┌─ Data listing
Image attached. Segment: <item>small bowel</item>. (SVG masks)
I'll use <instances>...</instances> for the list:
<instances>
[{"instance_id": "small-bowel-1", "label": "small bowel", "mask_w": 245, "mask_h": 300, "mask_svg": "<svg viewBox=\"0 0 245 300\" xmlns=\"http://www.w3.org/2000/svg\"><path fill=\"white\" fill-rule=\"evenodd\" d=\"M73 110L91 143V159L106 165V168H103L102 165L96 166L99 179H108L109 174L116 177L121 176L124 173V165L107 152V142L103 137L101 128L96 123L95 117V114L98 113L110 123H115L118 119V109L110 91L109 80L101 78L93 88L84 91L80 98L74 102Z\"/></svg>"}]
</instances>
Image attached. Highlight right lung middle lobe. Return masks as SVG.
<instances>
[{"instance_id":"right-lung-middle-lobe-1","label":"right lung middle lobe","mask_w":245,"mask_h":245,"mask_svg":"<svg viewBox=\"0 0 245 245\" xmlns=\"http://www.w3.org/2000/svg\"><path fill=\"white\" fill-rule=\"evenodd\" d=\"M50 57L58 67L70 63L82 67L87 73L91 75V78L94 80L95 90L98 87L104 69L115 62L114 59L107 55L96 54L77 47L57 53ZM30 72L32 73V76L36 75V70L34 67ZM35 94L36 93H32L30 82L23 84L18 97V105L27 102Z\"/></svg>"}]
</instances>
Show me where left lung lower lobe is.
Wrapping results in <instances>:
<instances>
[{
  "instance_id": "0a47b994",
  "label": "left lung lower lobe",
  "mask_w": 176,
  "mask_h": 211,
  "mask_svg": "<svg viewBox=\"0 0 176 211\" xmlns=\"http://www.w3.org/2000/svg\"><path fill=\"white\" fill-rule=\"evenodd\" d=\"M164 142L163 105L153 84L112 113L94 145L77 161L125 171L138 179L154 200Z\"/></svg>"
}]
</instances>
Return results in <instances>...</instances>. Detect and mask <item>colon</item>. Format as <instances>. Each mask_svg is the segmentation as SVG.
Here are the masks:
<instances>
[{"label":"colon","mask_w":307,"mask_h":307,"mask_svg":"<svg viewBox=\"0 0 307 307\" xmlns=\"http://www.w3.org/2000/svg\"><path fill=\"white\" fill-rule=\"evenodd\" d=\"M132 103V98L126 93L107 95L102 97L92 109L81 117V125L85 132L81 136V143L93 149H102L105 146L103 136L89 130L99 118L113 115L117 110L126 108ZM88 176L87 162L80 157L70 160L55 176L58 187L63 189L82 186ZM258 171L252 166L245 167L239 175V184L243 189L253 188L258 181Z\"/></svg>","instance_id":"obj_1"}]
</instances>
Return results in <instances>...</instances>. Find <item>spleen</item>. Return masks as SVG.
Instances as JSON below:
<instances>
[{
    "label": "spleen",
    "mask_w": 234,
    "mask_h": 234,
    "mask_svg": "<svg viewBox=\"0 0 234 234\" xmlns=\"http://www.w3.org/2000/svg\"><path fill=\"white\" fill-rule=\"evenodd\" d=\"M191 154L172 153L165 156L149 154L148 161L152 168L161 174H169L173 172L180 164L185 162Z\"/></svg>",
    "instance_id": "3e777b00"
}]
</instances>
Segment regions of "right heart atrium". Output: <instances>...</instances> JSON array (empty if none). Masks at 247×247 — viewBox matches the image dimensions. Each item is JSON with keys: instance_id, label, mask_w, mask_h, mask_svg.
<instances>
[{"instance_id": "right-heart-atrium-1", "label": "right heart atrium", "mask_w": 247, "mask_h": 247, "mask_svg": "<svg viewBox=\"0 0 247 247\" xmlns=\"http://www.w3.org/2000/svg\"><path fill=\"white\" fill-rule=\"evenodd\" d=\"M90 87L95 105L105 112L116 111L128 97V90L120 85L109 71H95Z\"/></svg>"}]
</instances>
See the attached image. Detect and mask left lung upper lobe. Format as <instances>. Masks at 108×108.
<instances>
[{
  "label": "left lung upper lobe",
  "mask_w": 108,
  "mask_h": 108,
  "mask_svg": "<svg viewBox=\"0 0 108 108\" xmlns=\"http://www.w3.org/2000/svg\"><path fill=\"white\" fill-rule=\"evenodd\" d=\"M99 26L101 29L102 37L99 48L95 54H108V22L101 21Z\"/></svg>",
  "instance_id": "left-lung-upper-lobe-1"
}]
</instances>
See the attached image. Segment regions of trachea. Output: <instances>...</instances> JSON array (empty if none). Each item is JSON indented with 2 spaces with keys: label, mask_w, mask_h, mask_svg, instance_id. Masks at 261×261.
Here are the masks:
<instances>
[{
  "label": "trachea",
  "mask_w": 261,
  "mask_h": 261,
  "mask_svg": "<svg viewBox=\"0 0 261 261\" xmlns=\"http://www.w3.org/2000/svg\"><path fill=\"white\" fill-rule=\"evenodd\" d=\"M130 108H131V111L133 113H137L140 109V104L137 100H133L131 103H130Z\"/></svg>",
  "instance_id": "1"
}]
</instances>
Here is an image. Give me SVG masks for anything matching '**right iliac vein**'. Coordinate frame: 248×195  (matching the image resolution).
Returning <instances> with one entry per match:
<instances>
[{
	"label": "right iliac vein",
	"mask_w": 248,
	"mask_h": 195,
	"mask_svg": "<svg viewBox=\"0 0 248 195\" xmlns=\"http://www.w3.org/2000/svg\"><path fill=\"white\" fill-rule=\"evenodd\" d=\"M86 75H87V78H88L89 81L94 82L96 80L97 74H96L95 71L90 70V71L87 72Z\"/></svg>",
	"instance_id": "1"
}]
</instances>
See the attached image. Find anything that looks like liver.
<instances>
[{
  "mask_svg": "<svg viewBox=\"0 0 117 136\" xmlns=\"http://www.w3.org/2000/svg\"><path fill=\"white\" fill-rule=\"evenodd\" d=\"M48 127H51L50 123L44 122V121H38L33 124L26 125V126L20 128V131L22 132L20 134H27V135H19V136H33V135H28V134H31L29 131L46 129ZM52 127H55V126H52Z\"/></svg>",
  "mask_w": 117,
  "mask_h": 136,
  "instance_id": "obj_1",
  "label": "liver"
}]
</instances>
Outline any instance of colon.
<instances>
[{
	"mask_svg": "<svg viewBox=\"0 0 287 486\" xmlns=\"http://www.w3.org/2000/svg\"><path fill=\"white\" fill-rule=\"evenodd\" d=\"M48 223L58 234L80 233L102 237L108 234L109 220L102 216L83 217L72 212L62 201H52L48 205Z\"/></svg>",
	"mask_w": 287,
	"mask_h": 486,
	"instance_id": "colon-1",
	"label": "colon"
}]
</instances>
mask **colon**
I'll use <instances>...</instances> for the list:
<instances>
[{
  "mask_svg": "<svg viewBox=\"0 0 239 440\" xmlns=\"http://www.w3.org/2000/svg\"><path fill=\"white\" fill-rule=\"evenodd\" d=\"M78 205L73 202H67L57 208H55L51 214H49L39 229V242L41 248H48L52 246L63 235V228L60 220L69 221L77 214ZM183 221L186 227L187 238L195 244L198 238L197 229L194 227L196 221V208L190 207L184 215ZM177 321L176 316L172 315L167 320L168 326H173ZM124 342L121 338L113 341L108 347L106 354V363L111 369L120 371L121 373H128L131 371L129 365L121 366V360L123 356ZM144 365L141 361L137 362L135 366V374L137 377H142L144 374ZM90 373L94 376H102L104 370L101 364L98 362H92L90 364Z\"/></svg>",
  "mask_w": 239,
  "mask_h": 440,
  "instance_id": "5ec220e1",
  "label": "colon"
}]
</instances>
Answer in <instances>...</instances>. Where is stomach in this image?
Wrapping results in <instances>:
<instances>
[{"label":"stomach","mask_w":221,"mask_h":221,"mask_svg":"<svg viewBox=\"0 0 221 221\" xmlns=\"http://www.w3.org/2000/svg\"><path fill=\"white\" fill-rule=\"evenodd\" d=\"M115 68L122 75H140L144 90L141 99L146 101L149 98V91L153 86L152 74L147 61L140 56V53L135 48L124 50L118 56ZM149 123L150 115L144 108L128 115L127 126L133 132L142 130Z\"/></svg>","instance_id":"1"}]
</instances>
└─
The request ::
Reproduce, without changes, the stretch from the line containing "Answer in <instances>...</instances>." through the end of the lines.

Task result ::
Answer in <instances>...</instances>. Where is stomach in this image?
Wrapping results in <instances>:
<instances>
[{"label":"stomach","mask_w":221,"mask_h":221,"mask_svg":"<svg viewBox=\"0 0 221 221\" xmlns=\"http://www.w3.org/2000/svg\"><path fill=\"white\" fill-rule=\"evenodd\" d=\"M115 68L122 75H140L144 90L141 99L146 101L149 98V91L153 86L152 74L147 61L140 56V53L135 48L124 50L118 56ZM149 123L150 115L144 108L128 115L127 126L133 132L142 130Z\"/></svg>","instance_id":"1"}]
</instances>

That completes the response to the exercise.